INJURED anti-government protesters fearing arrest are shunning Kiev’s hospitals and choosing to undergo operations in field clinics run by an army of volunteer doctors.
Since clashes between activists and security forces worsened last week, doctors have faced more serious injuries, colds and frostbite from the searing cold escalating to flesh wounds, gas burns and concussions from the violence.
“When I worked in the emergency ward, any injuries caused by suspicious violence had to be reported,” said Aleksandr Pyvovarov, 32, a former emergency physician from Kiev.
“The people know this and they would rather get treatment on the streets than go to jail.”
Videos posted online have shown police raiding an emergency ward in Kiev and arresting injured activists in their beds. An EU Delegation to Ukraine has expressed concern about “deteriorating Human Rights” in the country.

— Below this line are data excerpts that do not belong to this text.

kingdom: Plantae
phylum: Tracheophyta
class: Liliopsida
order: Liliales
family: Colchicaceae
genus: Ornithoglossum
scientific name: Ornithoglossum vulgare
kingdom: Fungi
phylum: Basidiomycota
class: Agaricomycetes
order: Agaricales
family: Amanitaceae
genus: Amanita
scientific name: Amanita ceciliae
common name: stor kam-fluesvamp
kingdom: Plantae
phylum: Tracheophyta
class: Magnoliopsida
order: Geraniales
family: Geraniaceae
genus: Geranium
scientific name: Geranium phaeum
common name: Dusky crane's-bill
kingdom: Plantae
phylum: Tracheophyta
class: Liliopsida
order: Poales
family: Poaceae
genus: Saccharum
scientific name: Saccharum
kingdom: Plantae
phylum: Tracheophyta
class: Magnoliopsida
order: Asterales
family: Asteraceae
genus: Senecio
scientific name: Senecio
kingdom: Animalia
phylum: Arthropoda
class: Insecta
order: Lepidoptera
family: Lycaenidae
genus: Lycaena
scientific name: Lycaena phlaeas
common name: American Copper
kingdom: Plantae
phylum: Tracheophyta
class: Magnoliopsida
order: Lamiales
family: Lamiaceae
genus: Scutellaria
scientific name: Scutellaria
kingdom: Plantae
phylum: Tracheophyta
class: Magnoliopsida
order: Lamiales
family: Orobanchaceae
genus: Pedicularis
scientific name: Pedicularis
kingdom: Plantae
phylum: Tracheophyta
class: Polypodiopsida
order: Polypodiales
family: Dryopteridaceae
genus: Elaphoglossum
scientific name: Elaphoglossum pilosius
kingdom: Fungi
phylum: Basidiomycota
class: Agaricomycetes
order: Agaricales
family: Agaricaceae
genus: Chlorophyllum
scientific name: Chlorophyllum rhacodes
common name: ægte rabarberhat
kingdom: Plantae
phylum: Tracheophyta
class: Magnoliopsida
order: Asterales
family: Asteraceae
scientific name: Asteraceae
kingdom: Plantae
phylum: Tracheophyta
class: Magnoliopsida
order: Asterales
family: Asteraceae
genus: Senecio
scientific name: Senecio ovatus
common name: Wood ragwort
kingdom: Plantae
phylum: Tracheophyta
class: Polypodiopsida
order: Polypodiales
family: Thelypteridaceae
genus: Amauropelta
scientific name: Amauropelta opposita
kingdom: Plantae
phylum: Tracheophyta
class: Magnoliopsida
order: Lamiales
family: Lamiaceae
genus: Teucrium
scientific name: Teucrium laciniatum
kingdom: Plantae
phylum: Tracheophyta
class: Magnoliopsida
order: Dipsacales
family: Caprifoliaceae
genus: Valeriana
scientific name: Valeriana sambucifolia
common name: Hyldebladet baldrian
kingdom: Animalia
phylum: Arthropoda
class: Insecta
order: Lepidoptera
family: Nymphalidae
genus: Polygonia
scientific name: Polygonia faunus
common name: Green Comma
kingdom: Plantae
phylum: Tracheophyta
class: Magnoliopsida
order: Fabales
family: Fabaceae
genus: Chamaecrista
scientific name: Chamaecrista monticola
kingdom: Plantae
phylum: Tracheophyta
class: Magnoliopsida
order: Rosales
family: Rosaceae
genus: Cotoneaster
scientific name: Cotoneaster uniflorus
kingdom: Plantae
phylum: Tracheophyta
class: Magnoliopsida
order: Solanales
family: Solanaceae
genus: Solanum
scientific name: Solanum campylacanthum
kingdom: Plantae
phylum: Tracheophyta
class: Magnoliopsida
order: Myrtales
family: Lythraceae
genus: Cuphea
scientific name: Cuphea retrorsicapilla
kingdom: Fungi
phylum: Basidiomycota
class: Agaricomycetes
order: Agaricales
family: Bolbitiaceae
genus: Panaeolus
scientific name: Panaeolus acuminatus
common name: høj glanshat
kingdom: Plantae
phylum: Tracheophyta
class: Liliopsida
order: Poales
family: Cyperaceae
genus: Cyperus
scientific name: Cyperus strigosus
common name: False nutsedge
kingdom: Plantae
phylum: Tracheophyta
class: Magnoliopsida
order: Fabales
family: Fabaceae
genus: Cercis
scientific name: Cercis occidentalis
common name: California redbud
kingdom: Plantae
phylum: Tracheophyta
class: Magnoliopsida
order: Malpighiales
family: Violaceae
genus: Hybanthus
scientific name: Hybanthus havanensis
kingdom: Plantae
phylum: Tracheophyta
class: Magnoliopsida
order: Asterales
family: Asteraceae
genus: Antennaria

“Arrests of wounded people in front of clinics… can be accepted under no circumstances,” it said in a statement.
Doctors at the hospitals fear losing their jobs if they discuss the arrests, said Pyvovarov who has friends working on the wards.
“Not everybody agrees with these protests,” he added. “They think they are criminals making trouble.”
Pyvovarov is part of a team of ten volunteer doctors based at two medical points at the main flashpoint near Dynamo Kiev football stadium.
Distinguished by red crosses taped on battered plastic helmets, they work on the front line of barricades to provide first aid to injured activists.
Protesters continue to demand the resignation of Ukrainian President Viktor Yanukovich after two months occupying central Kiev. Radical far-right groups took the protests further following the introduction of sweeping anti-protest legislation, and have clashed with police since December 19, to the alarm of Western governments.
“The injuries have got much worse,” said Pyvovarov. “We used to be treating colds and hypothermia, now I see stuff straight from a war zone. Flesh wounds, gas burns, shrapnel in the eye and even some amputations.”
Protesters accuse police of deliberately aiming rubber bullets at head height, targeting medics on the battlefield and taping nails to stun grenades to create lethal weapons. Fifty per cent of patients in the field hospitals are head and face injuries.
Police officers have been hurt at the hands of protestors who hurl rocks and Molotov cocktails across a barricade of burning tyres. “I am officially stating that these are criminals who must answer for their actions,” said Ukrainian Prime Minister Mykola Azarov last week.
Medics say up to six people have died since clashes last week, three of whom are recognised by the prosecutor’s office as having died from gunshot wounds.
Despite this, Pyvovarov said he would only send the most severe cases to a few hospitals with trusted doctors.
Protest groups, known collectively as ‘Euromaidan’, say officially 30 to 40 activists have been arrested in hospital, but the real number is much higher.
“Medical Point One” is housed in the National Parliamentary Library of Ukraine, metres from some of the fiercest fighting.
Inside, volunteer staff wearing paper gowns and face masks work in shifts to run a trauma unit and operating theatre. Pastel green walls and golden cornices jar with the plastic sheeting underfoot. Bookshelves have been requistioned for medicines and medical supplies donated by the public.